§ What this task involves:
Please copy exactly the lines below, starting with the line containing "- row: World" and going on through the line containing "Hristo Bonev | Rank: 6 -> 5", including both of those lines and no others.

§ Records shown:

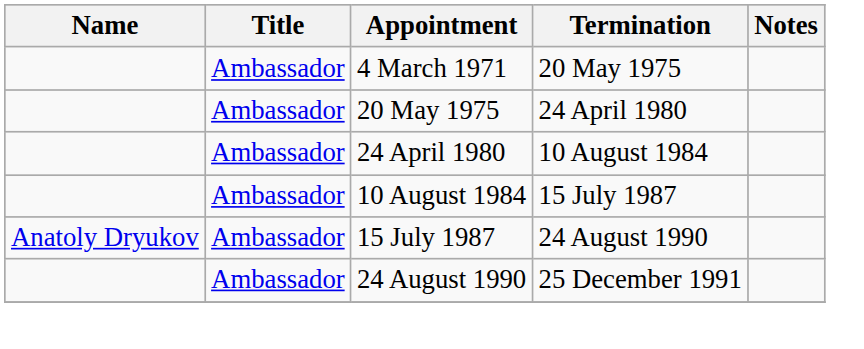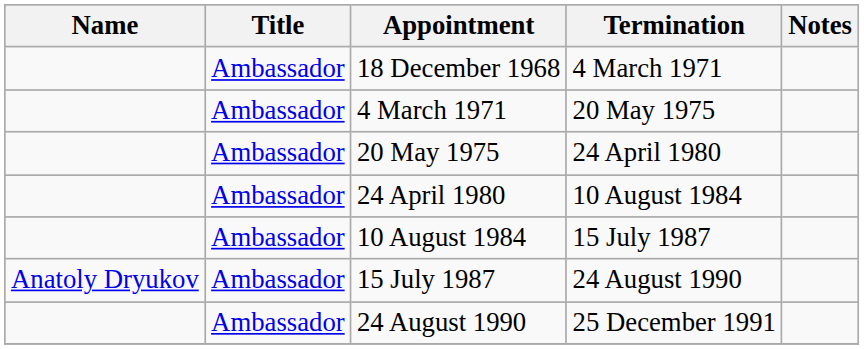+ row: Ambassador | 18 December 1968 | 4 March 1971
--
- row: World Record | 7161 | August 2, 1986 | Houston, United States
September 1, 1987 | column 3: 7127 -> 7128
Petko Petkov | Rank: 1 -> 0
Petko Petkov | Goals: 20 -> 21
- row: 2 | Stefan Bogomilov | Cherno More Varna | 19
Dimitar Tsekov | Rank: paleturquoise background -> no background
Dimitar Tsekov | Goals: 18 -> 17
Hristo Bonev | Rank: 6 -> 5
* * *
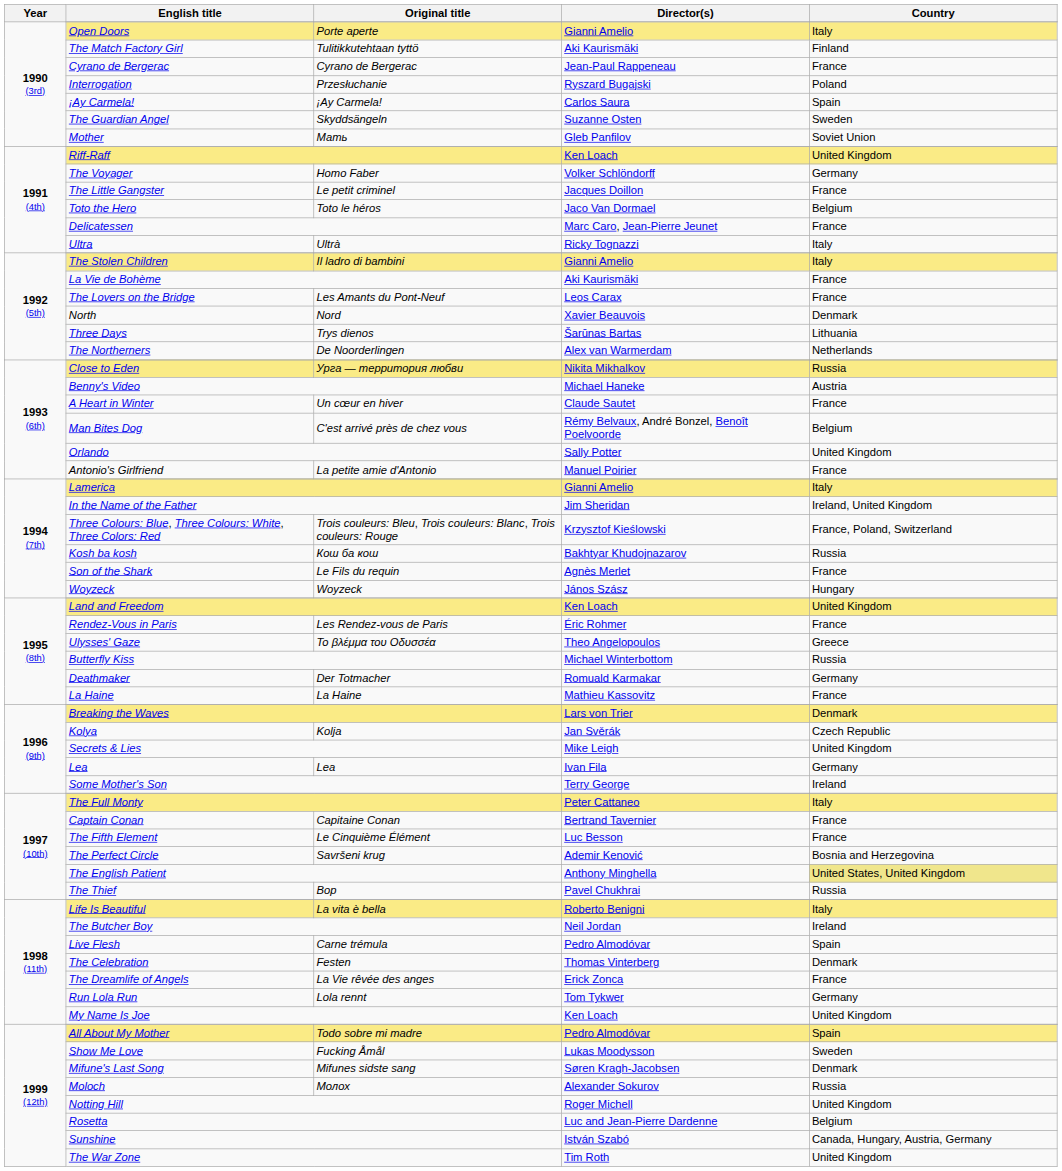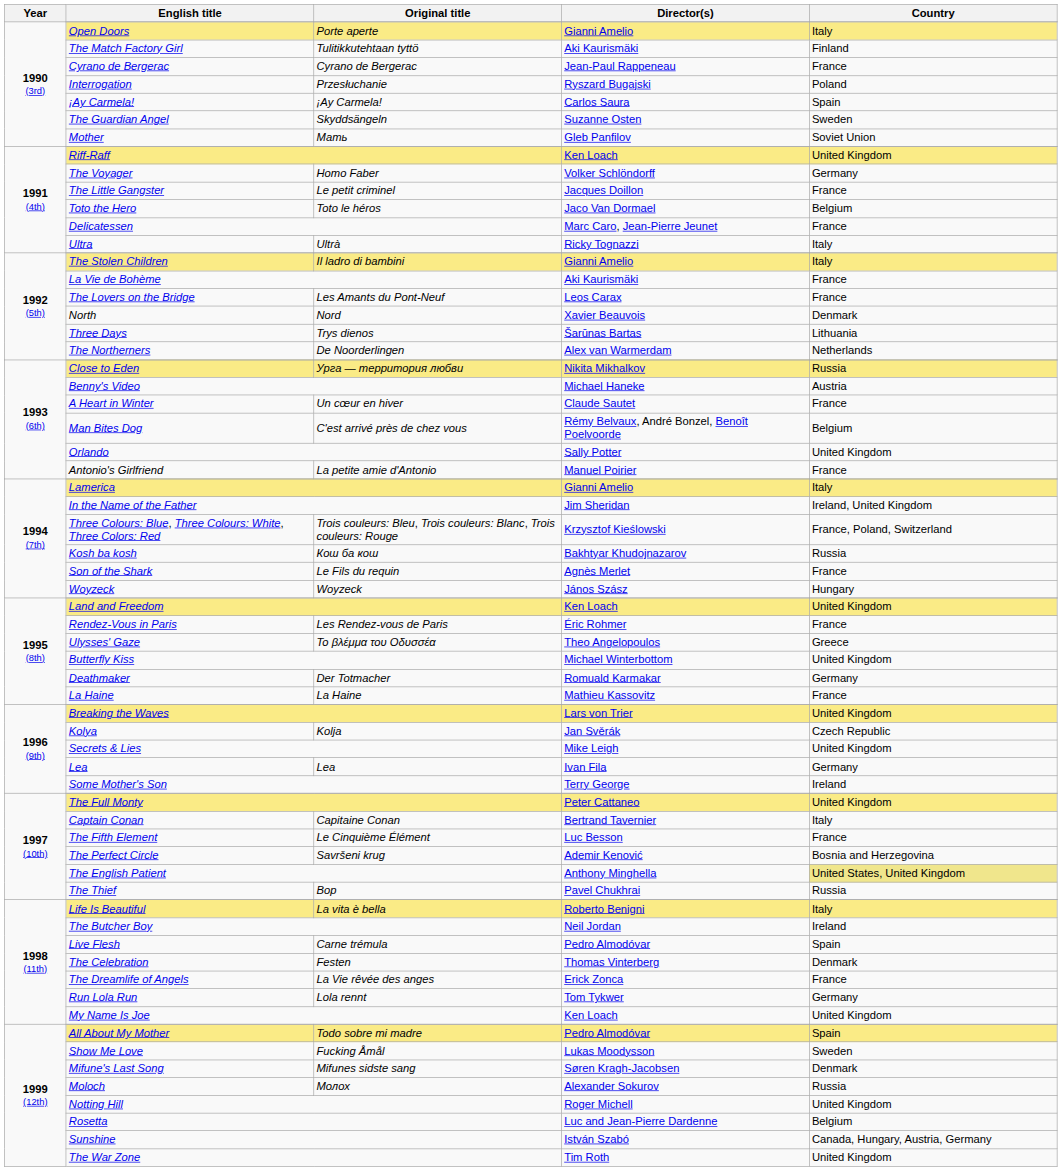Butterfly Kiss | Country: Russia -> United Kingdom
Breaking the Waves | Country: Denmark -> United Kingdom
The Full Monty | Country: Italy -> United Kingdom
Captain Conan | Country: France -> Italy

§ Result for this task:
- row: World Record | 7161 | August 2, 1986 | Houston, United States
September 1, 1987 | column 3: 7127 -> 7128
Petko Petkov | Rank: 1 -> 0
Petko Petkov | Goals: 20 -> 21
- row: 2 | Stefan Bogomilov | Cherno More Varna | 19
Dimitar Tsekov | Rank: paleturquoise background -> no background
Dimitar Tsekov | Goals: 18 -> 17
Hristo Bonev | Rank: 6 -> 5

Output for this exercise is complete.